Sunday, April 23, 2006

Conference

I have been accepted to do a poster presentation at the 18th Annual Ethnographic and Qualitative Research in Education (EQRE), June 9 & 10, 2006 in Cedarville, Ohio (near Dayton and Columbus).

http://www.cedarville.edu/academics/education/eqre/

My paper is titled, 'Fish in Water' – the Field and Habitus of Teenage Computer Experts

The abstract is:
Although contemporary education literature regularly gestures towards the fact of teenagers’ (and children’s) ever increasing technological competency, there appears to be little research focused on the ways in which teenagers themselves conceptualize the idea of expert performance and the multiple ways they acquire expert status.

Drawing on Pierre Bourdieu’s concepts of field and habitus, this paper outlines research focused on a heterogeneous group of teenagers in semi-urban New Zealand settings and identifies the participants’ multiple (and contradictory) understandings of expertise and the ways they have attained expertise and performed as experts in out-of-school settings.
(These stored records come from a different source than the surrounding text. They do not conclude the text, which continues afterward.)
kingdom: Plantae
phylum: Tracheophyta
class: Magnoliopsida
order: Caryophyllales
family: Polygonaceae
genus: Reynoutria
Discussion focuses on how most of the teenagers gained their expertise independently with minimal input from their schooling, which raises questions regarding the relevance of schooling.

Monday, April 17, 2006

How does my study relate to education?

How bout this?

The teenage experts did not gain any of their learning from education and traditional schooling; they gained their expertise by independent means.

How has education affected teenage technological expertise? It hasn’t.

Schooling does not teach expertise.

Teenage technological experts do not require schooling.

Schooling does not teach how to be an expert; it does not teach how the process of expertise is achieved.

Technology is not about doing; it is about thinking. Providing children with the opportunity to create, negotiate, trial, and explore enhances learning of expertise and learning in general, rather than doing, i.e. completing a task.

Discussion welcomed

Monday, April 10, 2006

"I'm addicted"

My step-daughter (14) says "I'm addicted" about television programmes that she really wants to watch, or that she really enjoys. That is a very different notion of 'addiction' then what is traditionally conceived. Is this a part of youth habitus, or a part of the discourse of popular culture?